Ambassador of Chile in Honduras
- In office 1 January 2003 – 11 March 2006
- President: Ricardo Lagos Escobar

Governor of the Province of Maipo
- In office 11 March 1990 – 11 March 1994
- President: Patricio Aylwin Azocar
- Succeeded by: German Venegas Rodriguez

Member of the Chamber of Deputies
- In office 15 May 1965 – 15 May 1969
- Constituency: 7th Departmental Grouping, Santiago (Third District)

Personal details
- Born: 23 October 1929 San Miguel, Chile
- Died: January 2024 (aged 94)
- Party: Christian Democratic Party
- Spouse: Victor Lyon Navarrete
- Children: Silvia, Barbara and Vicente
- Parent(s): Hernán Correa Chadwick María Luisa Marín Stuven
- Occupation: Politician

= María Silvia Correa =

Chilean politician and diplomat (1929–2024)

María Silvia Micaela Correa Marín (23 October 1929 – January 2024) was a Chilean Christian Democrat diplomat and politician. She was a deputy for the Seventh Departmental Group, Santiago (Third District), Metropolitan Region, between 1965 and 1969. She also served as governor of the province of Maipo, under the mandate of President Patricio Aylwin, and later Chilean ambassador to Honduras under the presidency of Ricardo Lagos.

==Life and career==
Marín began her political career by joining the Christian Democratic Party (PDC).
In 1990 she was appointed by President Patricio Aylwin as Governor of the province of Maipo. During this time, she did the corresponding paperwork to obtain an extension of land where she could make a park, a habitat that Saint Bernard. She thus obtained the land that is currently occupied by the Parque Metropolitano Sur Cerros de Chena, dependent on the Ministry of Housing and Urbanism (Minvu), and with the cooperation of the Municipality of San Bernardo. Likewise, she managed the construction of the new provincial government building.

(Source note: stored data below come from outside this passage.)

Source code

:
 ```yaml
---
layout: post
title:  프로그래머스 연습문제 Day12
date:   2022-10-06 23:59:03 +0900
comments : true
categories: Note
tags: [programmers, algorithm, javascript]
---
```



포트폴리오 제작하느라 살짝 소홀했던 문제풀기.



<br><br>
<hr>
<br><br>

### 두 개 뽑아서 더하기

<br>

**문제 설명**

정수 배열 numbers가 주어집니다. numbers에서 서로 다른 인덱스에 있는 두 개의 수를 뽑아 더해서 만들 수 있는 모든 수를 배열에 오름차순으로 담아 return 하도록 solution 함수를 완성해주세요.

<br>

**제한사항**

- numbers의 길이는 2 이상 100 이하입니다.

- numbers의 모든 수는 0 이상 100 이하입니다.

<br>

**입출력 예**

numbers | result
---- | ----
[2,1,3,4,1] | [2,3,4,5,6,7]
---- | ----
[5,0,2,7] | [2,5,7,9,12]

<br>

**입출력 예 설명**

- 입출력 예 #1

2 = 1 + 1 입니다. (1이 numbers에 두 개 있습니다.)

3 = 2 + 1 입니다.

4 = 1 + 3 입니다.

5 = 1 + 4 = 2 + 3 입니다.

On 1 January 2003, President Ricardo Lagos appointed her as Chilean ambassador to Honduras, a position she held for three years.
In 2010, she joined the meetings of the Illustrious Municipality of San Bernardo related to the maintenance and development of the Southern Metropolitan Park Corporation, Cerros de Chena, of the Minvu. She ran the said park.

Marín died in January 2024, at the age of 94.